**Exercise task 1**
Please arrange the shape-movement entries as a numbered list, skipping blank lines and leaving out the picture markers.
**Exercise task 2**
Pick up the LED fixture post where it stops and continue it.

**Source text**
Ok, the DIY LED fixture is almost done. I mounted it on the tank today. What is left is to paint the tubing white.

The tubing has brackets on the back of the tank. Meaning that it can be lowered or raised easily.

The lenses on the LEDs are 60 degrees. From what I could tell even if you are sitting down in the room the light does not hit your eyes.

The LED can be dimmed manually. I intent to get a controller that will allow for fine adjusting the light intensity according to a schedule. Basically a gradual "sunrise", "strong midday light", and a gradual "afternoon to dusk" lighting.

Right now I'm testing how hot the fixture will get. Remember - these are 5 watt LEDs (total of 60 watts) if run at 100%. Which gives way too much light on the bottom of the tank. The idea is to run them at about 30-40% and that way there will be negligible heating and of course no need for any kind of fans. Meaning no noise from the light fixture at all.

Data records
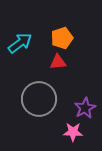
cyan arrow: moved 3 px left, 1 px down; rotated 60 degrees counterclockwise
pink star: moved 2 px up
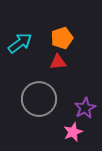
pink star: rotated 24 degrees counterclockwise
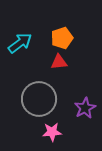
red triangle: moved 1 px right
pink star: moved 21 px left; rotated 18 degrees clockwise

**Right answer 1**
1. cyan arrow: moved 3 px left, 1 px down; rotated 60 degrees counterclockwise
2. pink star: moved 2 px up
3. pink star: rotated 24 degrees counterclockwise
4. red triangle: moved 1 px right
5. pink star: moved 21 px left; rotated 18 degrees clockwise

**Right answer 2**
Since this is an experiment about the benefits of the microorganisms in a planted tank note that the water has debries and does not appear perfectly clean. That is because right before installing the picture I added some water to the tank that stirred everything. But since the first day I set up this tank the water has been absolutely crystal clear - once again, as only a biofilter can clean an aquarium water.

Tomorrow I hope to get some CO2. This is starting to come together!

https://photos.app.goo.gl/mWJt8pjDfeN9vHzD3


----------



## hoppycalif (Apr 7, 2005)

Are you interested in borrowing a good PAR meter to measure the light you are getting, and help with adjusting the intensity to what you want? Search the For Sale forum for PAR Meter.


----------



## niko (Jan 28, 2004)

hoppycalif said:


> Are you interested in borrowing a good PAR meter to measure the light you are getting, and help with adjusting the intensity to what you want? Search the For Sale forum for PAR Meter.


Well, yes. But you forget that some years ago I bought one from you.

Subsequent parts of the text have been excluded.